Supplied records: Begin

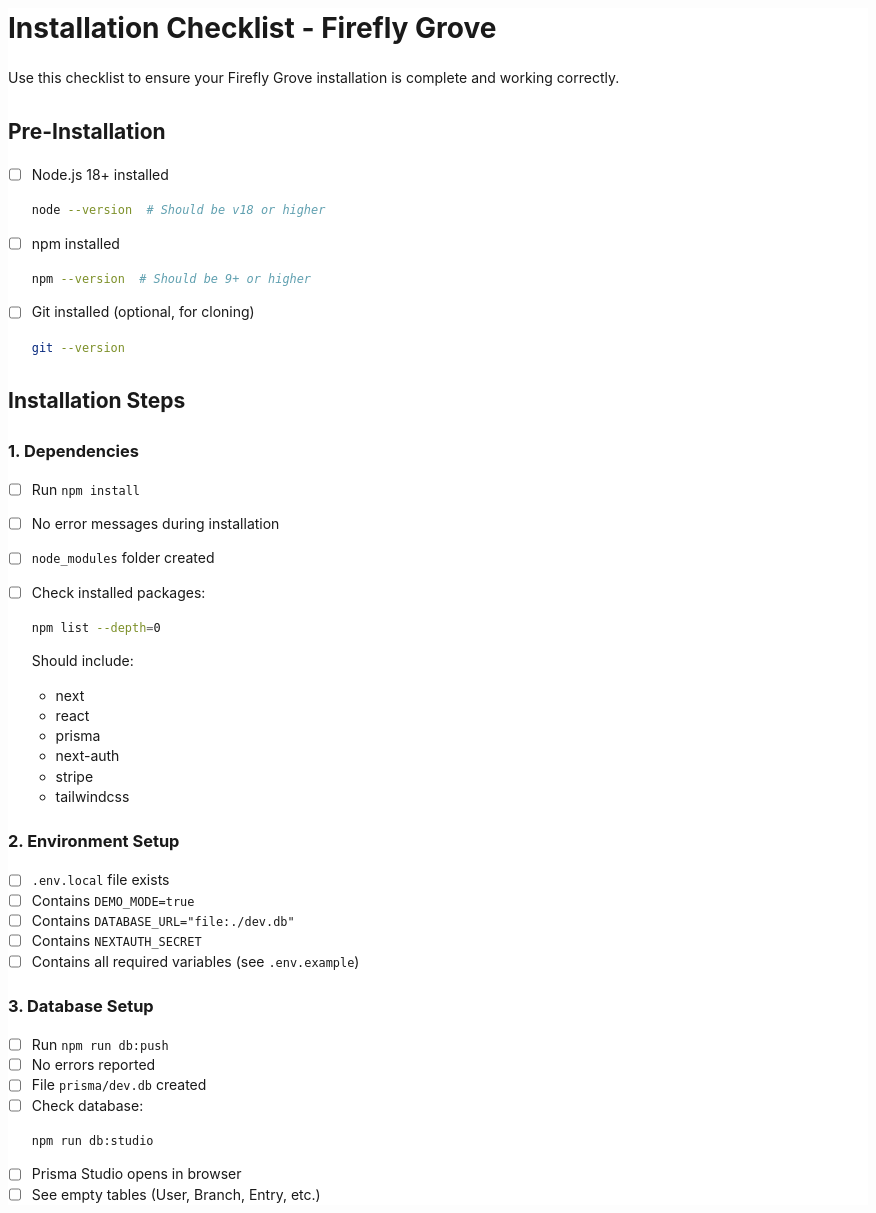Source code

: # Installation Checklist - Firefly Grove

Use this checklist to ensure your Firefly Grove installation is complete and working correctly.

## Pre-Installation

- [ ] Node.js 18+ installed
  ```bash
  node --version  # Should be v18 or higher
  ```
- [ ] npm installed
  ```bash
  npm --version  # Should be 9+ or higher
  ```
- [ ] Git installed (optional, for cloning)
  ```bash
  git --version
  ```

## Installation Steps

### 1. Dependencies

- [ ] Run `npm install`
- [ ] No error messages during installation
- [ ] `node_modules` folder created
- [ ] Check installed packages:
  ```bash
  npm list --depth=0
  ```

  Should include:
  - next
  - react
  - prisma
  - next-auth
  - stripe
  - tailwindcss

### 2. Environment Setup

- [ ] `.env.local` file exists
- [ ] Contains `DEMO_MODE=true`
- [ ] Contains `DATABASE_URL="file:./dev.db"`
- [ ] Contains `NEXTAUTH_SECRET`
- [ ] Contains all required variables (see `.env.example`)

### 3. Database Setup

- [ ] Run `npm run db:push`
- [ ] No errors reported
- [ ] File `prisma/dev.db` created
- [ ] Check database:
  ```bash
  npm run db:studio
  ```
- [ ] Prisma Studio opens in browser
- [ ] See empty tables (User, Branch, Entry, etc.)
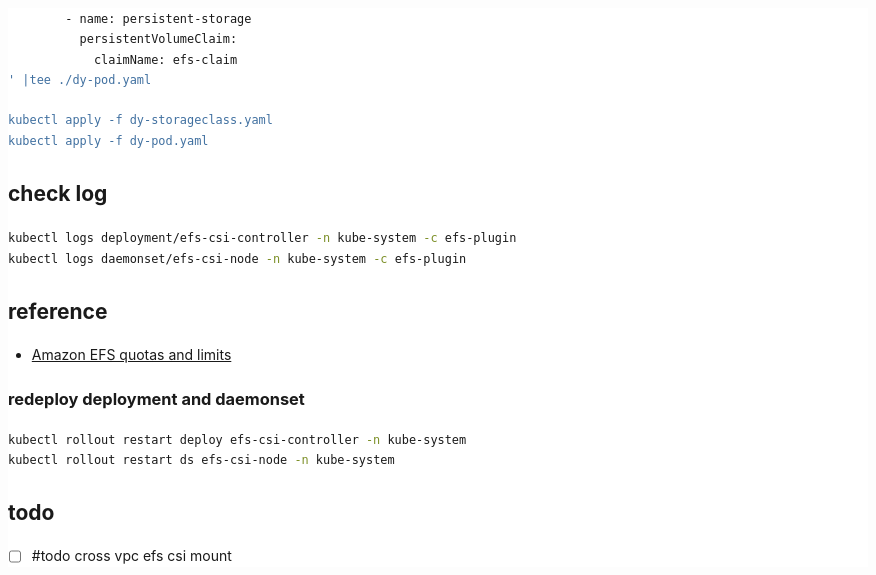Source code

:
 ```sh
        - name: persistent-storage
          persistentVolumeClaim:
            claimName: efs-claim
' |tee ./dy-pod.yaml

kubectl apply -f dy-storageclass.yaml
kubectl apply -f dy-pod.yaml

```

## check log
```sh
kubectl logs deployment/efs-csi-controller -n kube-system -c efs-plugin
kubectl logs daemonset/efs-csi-node -n kube-system -c efs-plugin

```


## reference
- [Amazon EFS quotas and limits](https://docs.aws.amazon.com/efs/latest/ug/limits.html)

### redeploy deployment and daemonset
```sh
kubectl rollout restart deploy efs-csi-controller -n kube-system
kubectl rollout restart ds efs-csi-node -n kube-system

```



## todo
- [ ] #todo cross vpc efs csi mount


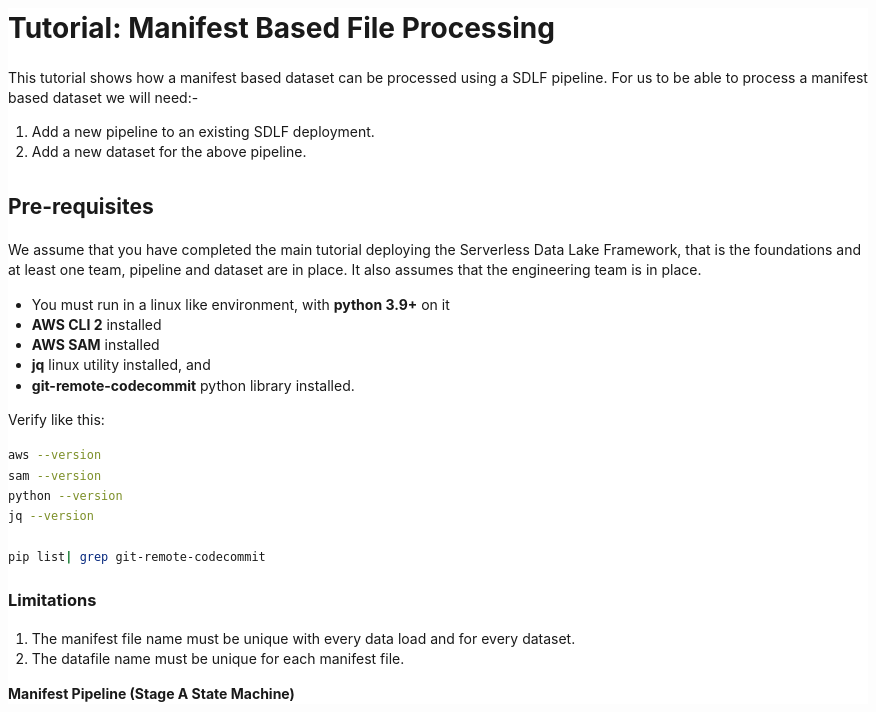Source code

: # Tutorial: Manifest Based File Processing

This tutorial shows how a manifest based dataset can be processed using a SDLF pipeline. For us to be able to process a manifest based dataset we will need:-

1. Add a new pipeline to an existing SDLF deployment.
2. Add a new dataset for the above pipeline.

## Pre-requisites

We assume that you have completed the main tutorial deploying the Serverless Data Lake Framework, that is the foundations and at least one team, pipeline and dataset are in place. It also assumes that the engineering team is in place.

- You must run in a linux like environment, with **python 3.9+** on it
- **AWS CLI 2** installed
- **AWS SAM** installed
- **jq** linux utility installed, and
- **git-remote-codecommit** python library installed.

Verify like this:

```bash
aws --version
sam --version
python --version
jq --version

pip list| grep git-remote-codecommit

```


### Limitations

1. The manifest file name must be unique with every data load and for every dataset.
2. The datafile name must be unique for each manifest file.

**Manifest Pipeline (Stage A State Machine)**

Supplied records: End

**Work order:** Tell how many lines of the data above contain the word "controller", giving the number by itself.

**Reply:** 2